The story is centered in a medical facility which performs post mortem on the deceased, with a crew of medical students and crime solvers at hand - it runs a tight ship. A range of characters and the busy bee staff atmosphere was reminiscent of the director's past films Bayside Shakedown, however characters here were much more confined, much less humorous, if not a bit one dimensional and disconnected from the outside world. One man who everyone looks up to for expertise is Makoto, a gloomy doctor who spends as much time at cutting up the bodies as he does at looking for clues around the areas where the bodies were found. By the way, the autopsy scenes are not nearly or at all visceral as ones seen in Vital, so don't be alarmed.

Makoto has lost his wife to a automobile accident and finds himself in great solitude, as he leaves work for his empty condo day after day, where everything reminds him of his lost love. But that's not all, Makoto sees her every night, illuminating in a dark corner of his living room, lingering at him, expressionless. Halfway through the film we discover his gift and the curse and how it ties with his unfortunate duties of investigating deaths of both young and old as well as of his wife. After shelving the deep scars and the mystery of his wife's death, Makoto finally decides to confront the past and ultimately face the present.

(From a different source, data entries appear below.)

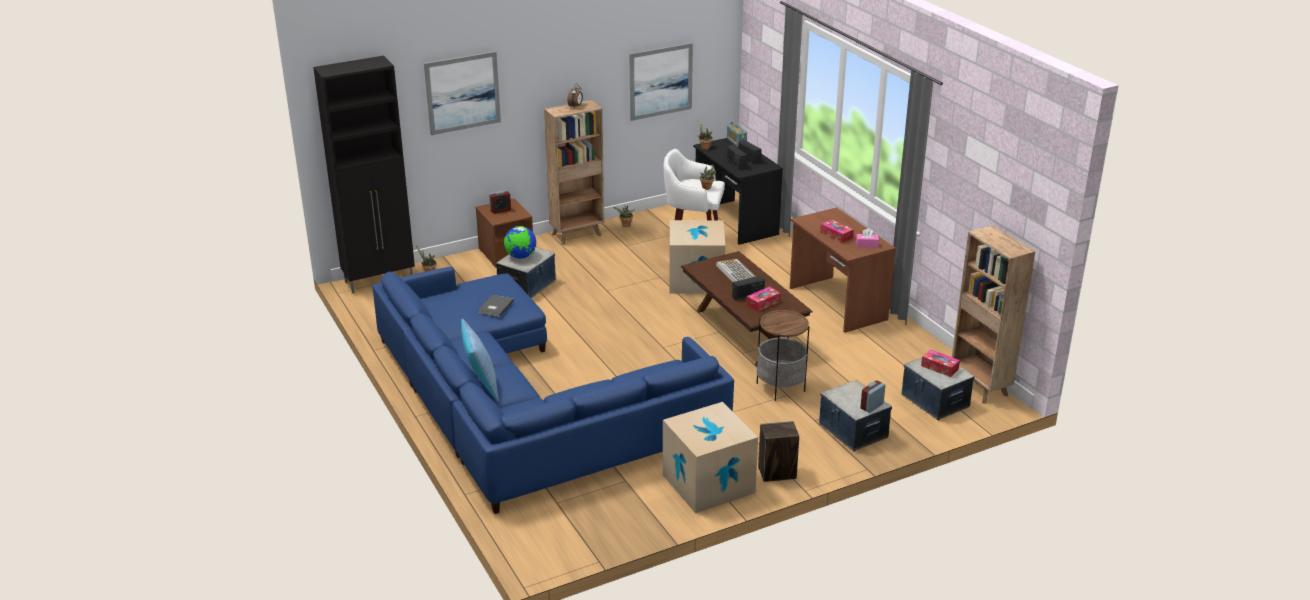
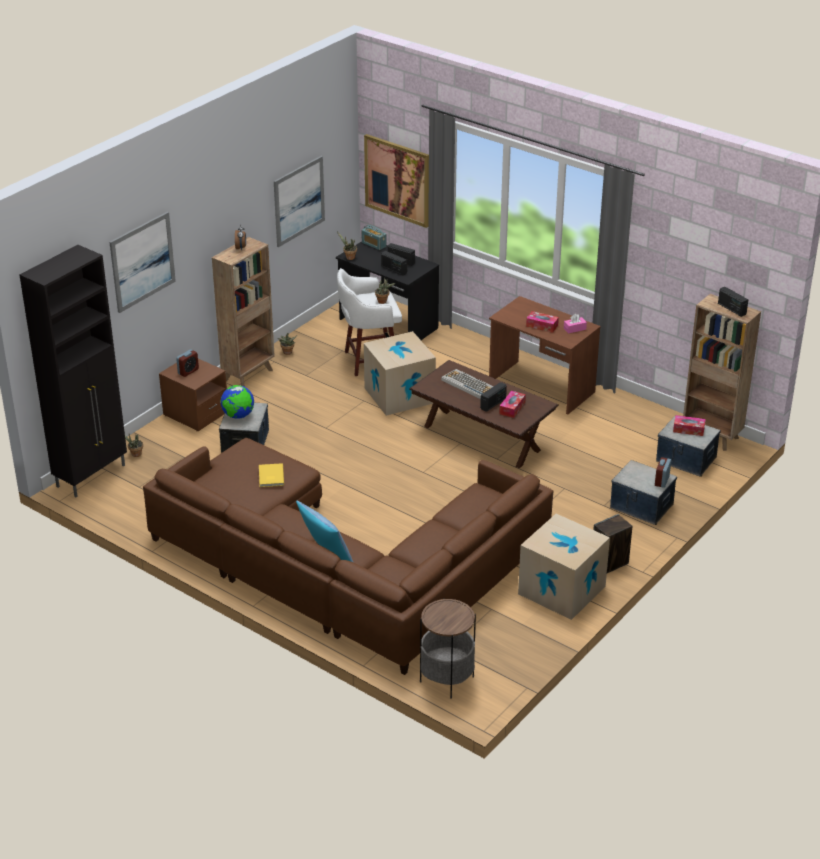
camera: 25 degrees left, 5 degrees up
(495, 307) = (270, 477): grey book -> yellow book
(521, 405) = (342, 566): blue sofa -> brown sofa
(765, 81) = (397, 180): none -> picture
(780, 387) = (553, 482): side table -> side table (447, 679)
(1003, 243) = (731, 309): none -> radio

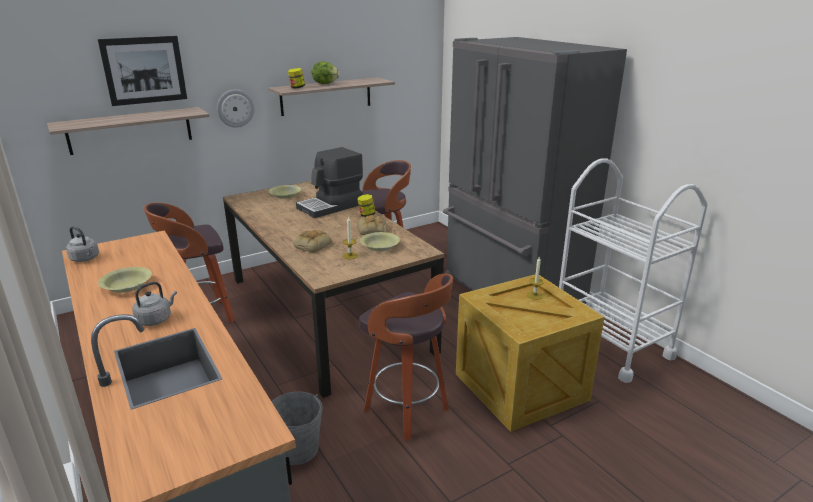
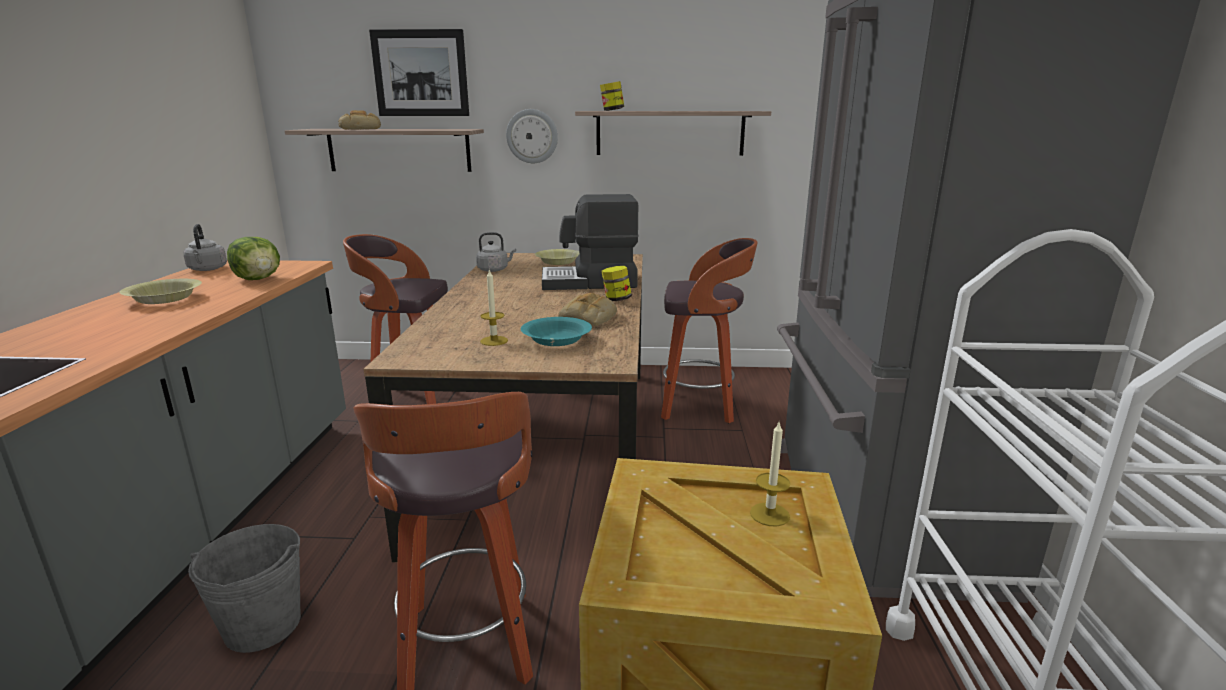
camera: 35 degrees right, 5 degrees down
(156, 319) = (88, 337): grey kettle -> grey kettle (494, 270)
(312, 245) = (476, 317): bread -> bread (361, 129)
(325, 83) = (663, 110): lettuce -> lettuce (259, 279)
(380, 247) = (556, 340): yellow bowl -> turquoise bowl

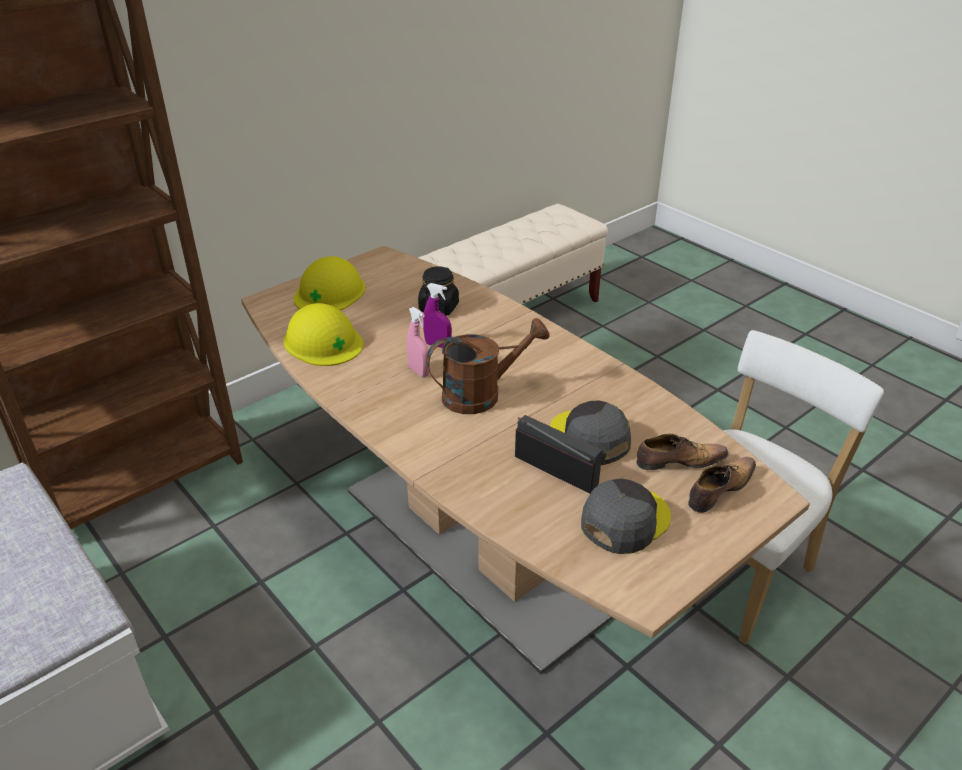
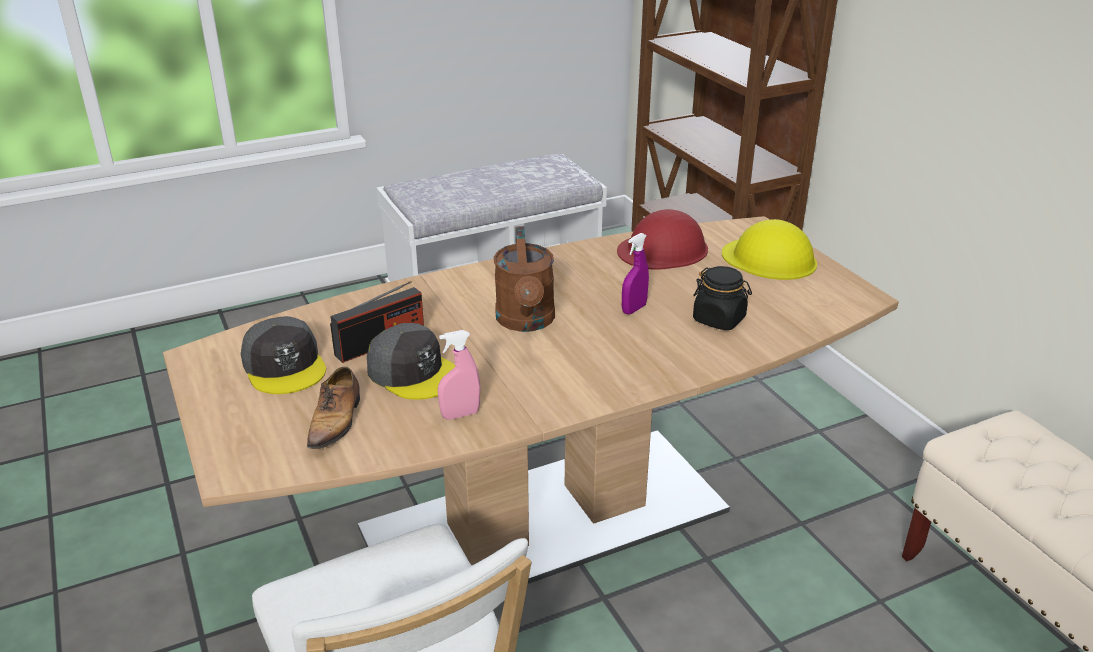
camera: 105 degrees right, 5 degrees down
(323, 341) = (663, 250): yellow hard hat -> red hard hat
(419, 371) = (586, 293): pink spray bottle -> pink spray bottle (460, 415)
(589, 438) = (413, 372): grey cap -> grey cap turned 60 degrees clockwise
(719, 490) = (273, 436): shoe -> none

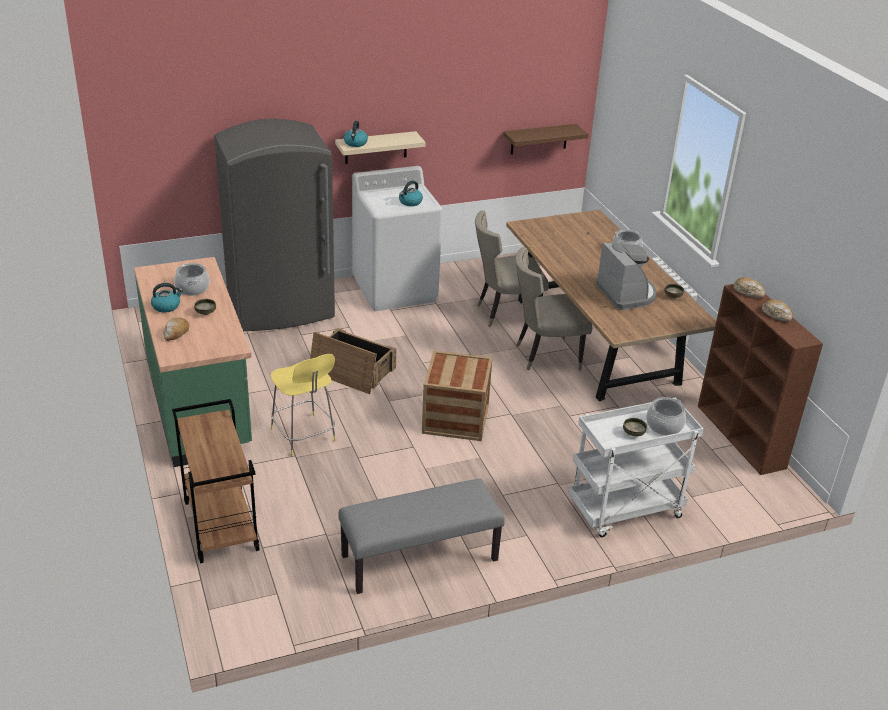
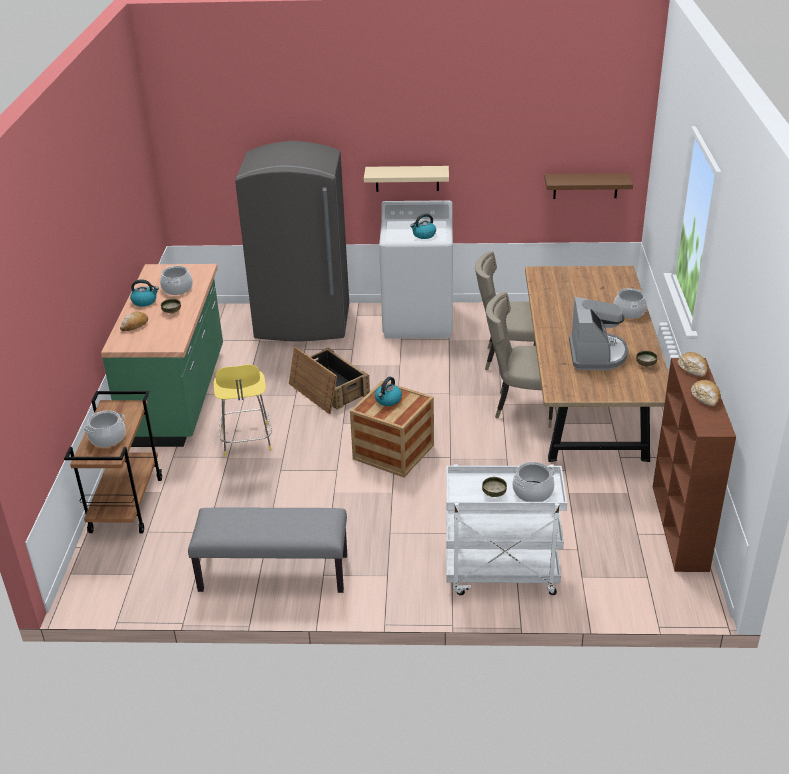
camera: 25 degrees right, 0 degrees up
(216, 455) = (107, 438): none -> cooking pot
(355, 143) = (381, 172): kettle -> kettle (388, 400)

This film moves at a very slow pace, with a pleasant use of exaggerated cinematography of nature's different scopes as well as accommodating music and fine performances. However Makoto will still persist to challenge viewers favoring faster paced fantasy thrillers and mystery dramas dealing with the supernatural. And with an almost two hour stretch, this film, just like the spirits within, often drifted from touching to dull, from dark to vacant, sporadically gripping my attention.

Unfortunately the ending left me in a hollow, unaffected state, which may or may not have been its sole purpose all along. This did not overshadow the process, which I vastly enjoyed. A hard genre to find an all round satisfaction in, but with the popularity of a recent hit Be With You, the writers will keep trying to come up with more clever and harmonious tales of lost love in the parallel worlds of the living and the dead.